» **Aim of the task**
Below are records to transcribe exactly, without their pictures.

» **Records excerpted from a collection**
::::

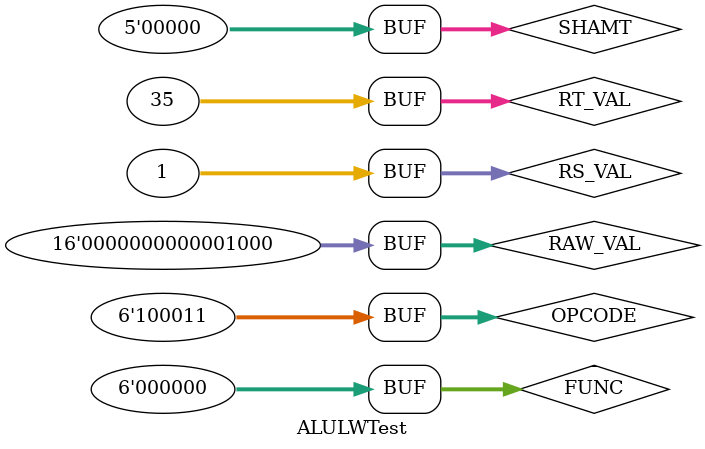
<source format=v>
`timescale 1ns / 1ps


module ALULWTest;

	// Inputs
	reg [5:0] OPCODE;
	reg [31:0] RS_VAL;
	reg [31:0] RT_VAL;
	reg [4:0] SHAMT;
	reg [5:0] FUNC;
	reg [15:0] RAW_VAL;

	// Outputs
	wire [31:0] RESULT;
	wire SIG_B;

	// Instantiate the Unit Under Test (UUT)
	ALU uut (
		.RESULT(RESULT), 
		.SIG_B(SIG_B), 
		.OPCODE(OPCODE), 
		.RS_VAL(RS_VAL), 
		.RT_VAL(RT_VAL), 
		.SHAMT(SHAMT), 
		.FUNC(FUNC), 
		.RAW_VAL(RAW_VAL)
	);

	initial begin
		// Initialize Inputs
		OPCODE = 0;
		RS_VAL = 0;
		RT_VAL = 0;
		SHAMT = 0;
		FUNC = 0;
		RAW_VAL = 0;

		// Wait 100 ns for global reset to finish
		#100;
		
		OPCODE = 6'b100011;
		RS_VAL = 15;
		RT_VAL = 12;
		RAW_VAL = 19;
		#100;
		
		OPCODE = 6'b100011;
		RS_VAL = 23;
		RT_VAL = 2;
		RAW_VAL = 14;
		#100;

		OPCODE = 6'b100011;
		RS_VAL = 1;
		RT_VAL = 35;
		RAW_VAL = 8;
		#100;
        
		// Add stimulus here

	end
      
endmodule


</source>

::::

» **Your response**
<source format=v>
`timescale 1ns / 1ps


module ALULWTest;

	// Inputs
	reg [5:0] OPCODE;
	reg [31:0] RS_VAL;
	reg [31:0] RT_VAL;
	reg [4:0] SHAMT;
	reg [5:0] FUNC;
	reg [15:0] RAW_VAL;

	// Outputs
	wire [31:0] RESULT;
	wire SIG_B;

	// Instantiate the Unit Under Test (UUT)
	ALU uut (
		.RESULT(RESULT), 
		.SIG_B(SIG_B), 
		.OPCODE(OPCODE), 
		.RS_VAL(RS_VAL), 
		.RT_VAL(RT_VAL), 
		.SHAMT(SHAMT), 
		.FUNC(FUNC), 
		.RAW_VAL(RAW_VAL)
	);

	initial begin
		// Initialize Inputs
		OPCODE = 0;
		RS_VAL = 0;
		RT_VAL = 0;
		SHAMT = 0;
		FUNC = 0;
		RAW_VAL = 0;

		// Wait 100 ns for global reset to finish
		#100;
		
		OPCODE = 6'b100011;
		RS_VAL = 15;
		RT_VAL = 12;
		RAW_VAL = 19;
		#100;
		
		OPCODE = 6'b100011;
		RS_VAL = 23;
		RT_VAL = 2;
		RAW_VAL = 14;
		#100;

		OPCODE = 6'b100011;
		RS_VAL = 1;
		RT_VAL = 35;
		RAW_VAL = 8;
		#100;
        
		// Add stimulus here

	end
      
endmodule


</source>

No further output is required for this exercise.